Take GM, for instance: It's actually increasing production of a couple of its strong-selling crossover models, the 2011 Chevrolet Equinox and 2010 GMC Terrain.
Last week, GM's North American president Mark Reuss said that the Equinox, along with the Chevrolet Camaro, Buick Enclave, and GMC Acadia and Terrain were running on lower supplies than what dealers wanted.
By producing the Chevrolet Equinox in Oshawa, Ontario (Canada), and making the Terrain at the nearby CAMI facility in Ingersoll, GM will be able to better keep pace with demand.
Earlier this month, Jesse Toprak, VP for industry trends at TrueCar, recently told The Car Connection that the undersupply situation with some of GM's cars is refreshing for a company that's faced oversupply on many models for a long time. The Equinox, he said, has been in especially short supply, and he'd heard several dealers say that they would have been able to sell more vehicles right away had they been in stock.

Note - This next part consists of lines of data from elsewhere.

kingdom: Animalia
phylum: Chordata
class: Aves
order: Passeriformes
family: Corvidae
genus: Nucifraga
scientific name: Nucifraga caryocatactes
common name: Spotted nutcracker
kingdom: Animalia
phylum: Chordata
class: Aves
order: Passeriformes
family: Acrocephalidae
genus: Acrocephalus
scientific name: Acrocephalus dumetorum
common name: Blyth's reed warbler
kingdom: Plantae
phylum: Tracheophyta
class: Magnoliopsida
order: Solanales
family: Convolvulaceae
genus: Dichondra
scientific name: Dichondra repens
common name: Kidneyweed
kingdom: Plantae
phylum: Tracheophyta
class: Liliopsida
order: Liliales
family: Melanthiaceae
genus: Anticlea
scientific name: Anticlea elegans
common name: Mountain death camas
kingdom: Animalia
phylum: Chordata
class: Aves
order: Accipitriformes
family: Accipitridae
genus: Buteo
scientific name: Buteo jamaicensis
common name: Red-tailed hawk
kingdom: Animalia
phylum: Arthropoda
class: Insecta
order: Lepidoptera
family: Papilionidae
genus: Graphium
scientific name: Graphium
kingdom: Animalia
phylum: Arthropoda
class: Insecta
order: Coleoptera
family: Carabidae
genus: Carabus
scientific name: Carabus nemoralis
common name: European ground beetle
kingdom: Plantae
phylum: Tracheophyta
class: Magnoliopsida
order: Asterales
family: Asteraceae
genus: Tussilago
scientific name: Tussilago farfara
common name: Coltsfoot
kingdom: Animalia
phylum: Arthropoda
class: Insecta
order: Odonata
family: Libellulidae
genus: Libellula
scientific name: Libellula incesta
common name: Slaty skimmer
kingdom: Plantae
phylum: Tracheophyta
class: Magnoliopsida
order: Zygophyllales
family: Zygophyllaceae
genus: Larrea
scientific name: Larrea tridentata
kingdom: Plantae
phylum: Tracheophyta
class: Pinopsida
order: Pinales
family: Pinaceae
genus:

GM's acquisition of subprime lender AmeriCredit this past summer is also expected to, over the long run, result in stronger sales and better 'captive finance' offers for shoppers who are typically looking for mid-size, moderately priced vehicles like the Equinox or the Chevrolet Malibu.
The automaker last week announced that is will invest $483 million into production of a new four-cylinder Ecotec four-cylinder engine that will be deployed on high-volume, likely mid-size, models.